Alexis, neuf ans, est né le 14 février 2002. Presque neuf mois exactement après le Sommet des Amériques, qui a permis à ses parents, Simon Légaré et Geneniève Guay, de se rencontrer sous les gaz lacrymogènes.

L'amour au temps des gaz lacrymogènes

Alexis, neuf ans, est un enfant du Sommet des Amériques. Littéralement. Ses parents, Simon et Geneviève, se sont rencontrés alors qu'ils manifestaient contre la Zone de libre-échange des Amériques (ZLEA) dans les rues de Québec.
À l'époque, Geneviève Guay a 30 ans. Célibataire, elle a quitté Qué­bec depuis quelques mois pour un nouvel emploi mais revient dans la capitale cette fin de semaine-là. Avec quelques amis, elle veut manifester son désaccord contre la tenue du Sommet des Amériques, un exercice «totalement antidémocratique» qui se déroule derrière les portes closes.
Le samedi après-midi, le petit groupe décide de s'approcher de la clôture de sécurité, davantage par curiosité que par désir de confrontation. Rapidement, il est surpris par la tension qui règne. Les bombes de gaz lacrymogène explosent. «C'était le chaos. Il y avait vraiment un sentiment d'affrontement. On avait des intentions très pacifiques, on n'avait rien fait, mais quand tu vois ça, tu te sens agressée. Et là, tu te sens enragée. C'est vraiment venu me chercher», raconte Geneviève.
Avec ses amis, la jeune femme décide finalement de battre en retraite. Le petit groupe se rend en basse ville, au bar Le Scanner. C'est là qu'elle croise pour la première fois Simon Légaré, qui avait lui aussi goûté aux gaz lacrymogènes. «On a passé quelques heures là-bas, à décompresser un peu», se rappelle Geneviève.
Dans la soirée, un party s'organise au parc Saint-Roch. Geneviève et Simon y prennent part. «C'était super pacifique, il y a eu un gros rassemblement festif. Tout allait bien jusqu'à ce que les policiers arrivent de la haute ville. Les balles de caoutchouc ont commencé à siffler. Il y avait des poubelles en feu, on entendait les hélicoptères voler. On commençait à en avoir assez. On n'avait plus le coeur à la guerre», raconte Simon.

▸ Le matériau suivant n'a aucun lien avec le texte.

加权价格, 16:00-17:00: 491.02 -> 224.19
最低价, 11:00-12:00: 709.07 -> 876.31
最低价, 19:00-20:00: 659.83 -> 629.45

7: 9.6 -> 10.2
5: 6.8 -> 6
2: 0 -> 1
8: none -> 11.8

Geneviève, qui portait des verres de contact, est particulièrement affectée par les gaz lacrymogènes. «J'avais l'impression que mes yeux allaient dessécher, c'était indescriptible comme sensation.» Simon décide de l'amener à l'écart, pour s'occuper d'elle. «Ça a été son ges­te de galanterie qui m'a séduite!» lance-t-elle en riant. Le couple se revoit la fin de semaine suivante.

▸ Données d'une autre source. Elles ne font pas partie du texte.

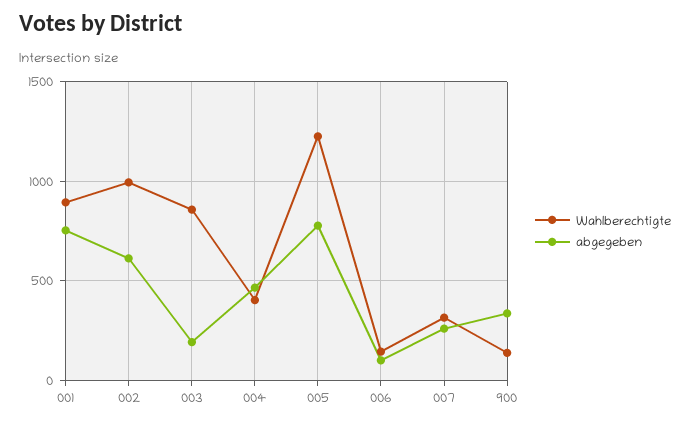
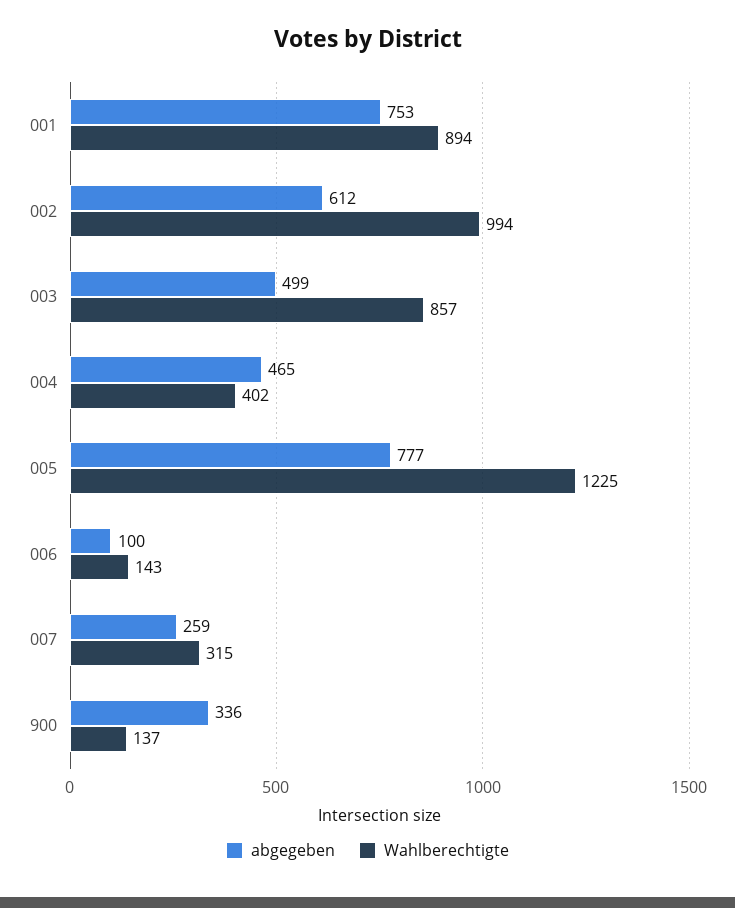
abgegeben, 003: 200 -> 499

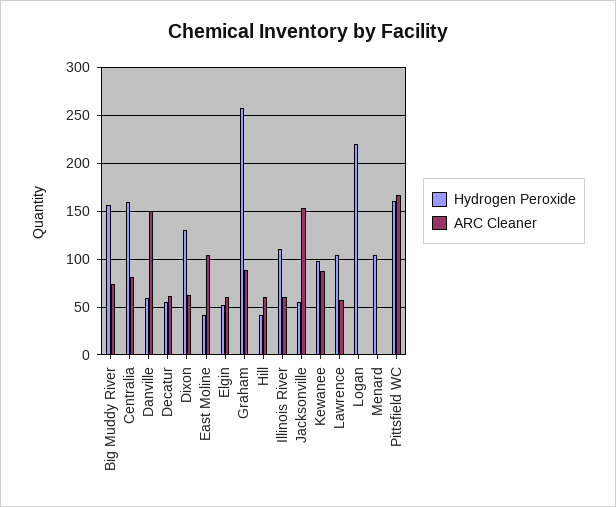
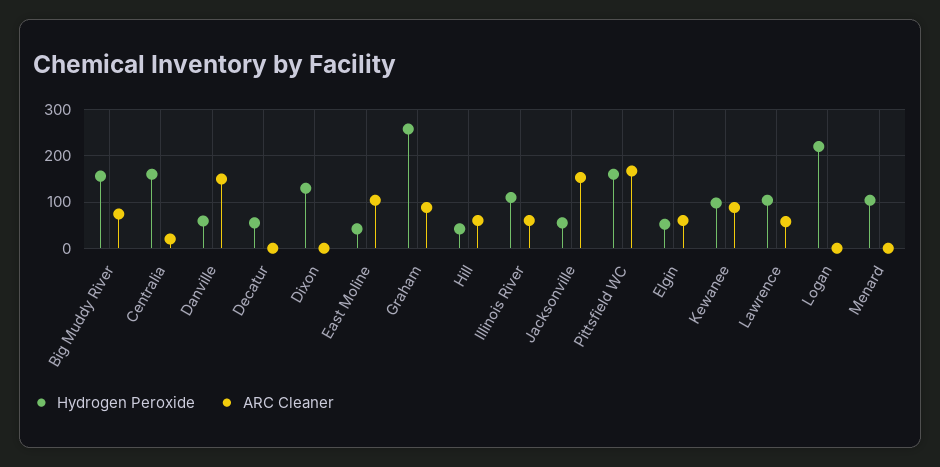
ARC Cleaner, Centralia: 80 -> 20
ARC Cleaner, Decatur: 60 -> 0
ARC Cleaner, Dixon: 60 -> 0

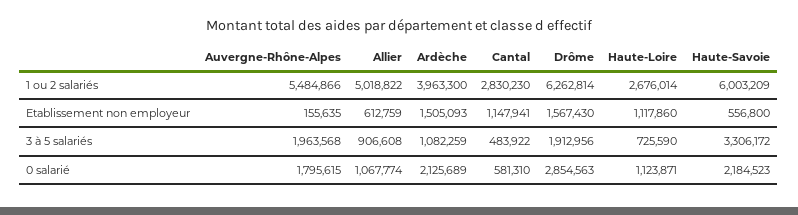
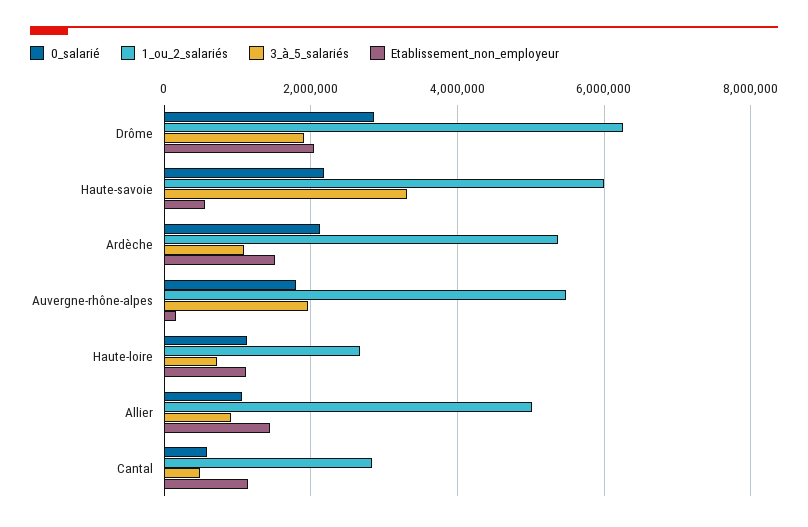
1 ou 2 salariés, Ardèche: 3963300 -> 5400000
Etablissement non employeur, Allier: 612759 -> 1400000
Etablissement non employeur, Drôme: 1567430 -> 2000000

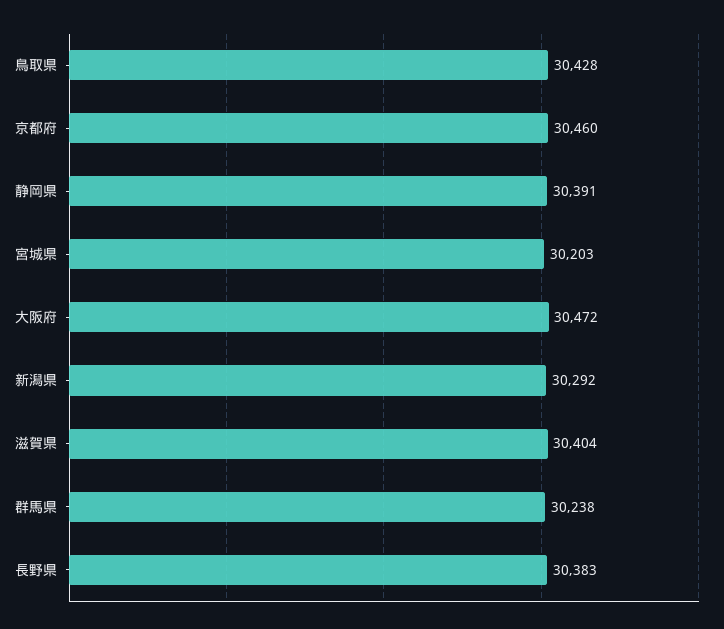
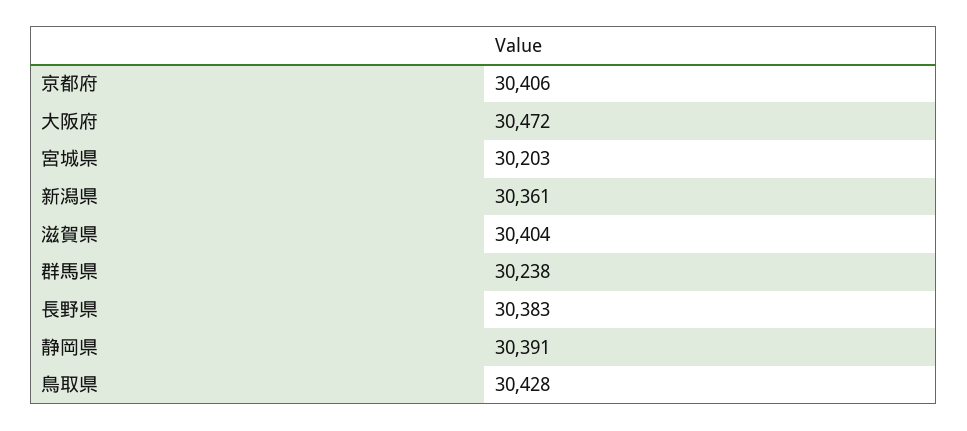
京都府: 30460 -> 30406
新潟県: 30292 -> 30361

Trois semaines plus tard, Geneviève apprend... qu'elle est enceinte. «Ç'a vraiment été un moment charnière. On ne se connaissait pas. Mais pour moi, à l'âge que j'avais, il n'était pas question de me faire avorter.»
Voyager pour se connaître
Le jeune couple est donc parti en voiture, au Mexique, histoire de mieux se connaître. Un mois et demi, peut-être deux, «le temps qu'il a fallu». «À l'époque, il n'y a pas grand-monde qui aurait misé sur nous!» lance Geneviève en riant.
Dix ans plus tard, on peut dire qu'ils ont passé le test haut la main. Leur fils Alexis a maintenant une soeur de six ans, Clara. La petite famille habite à Saint-Adolphe, au nord de Stoneham. Simon occupe un emploi en linguistique informatique et Geneviève termine un doctorat en aménagement du territoire.
Même si les années ont passé, Geneviève n'hésiterait pas à manifester de nouveau contre la mise en place d'un accord de libre-échange économique semblable à celui qui a mobilisé les troupes, en 2001.
«Je le referais certainement. Ç'a été une expérience intense, on a eu l'impression de participer à un grand mouvement et, en plus, ça n'a pas été vain. La ZLEA est morte peu de temps après et je pense que toute la mobilisation qui a entouré le Sommet des Amériques a eu un véritable impact.»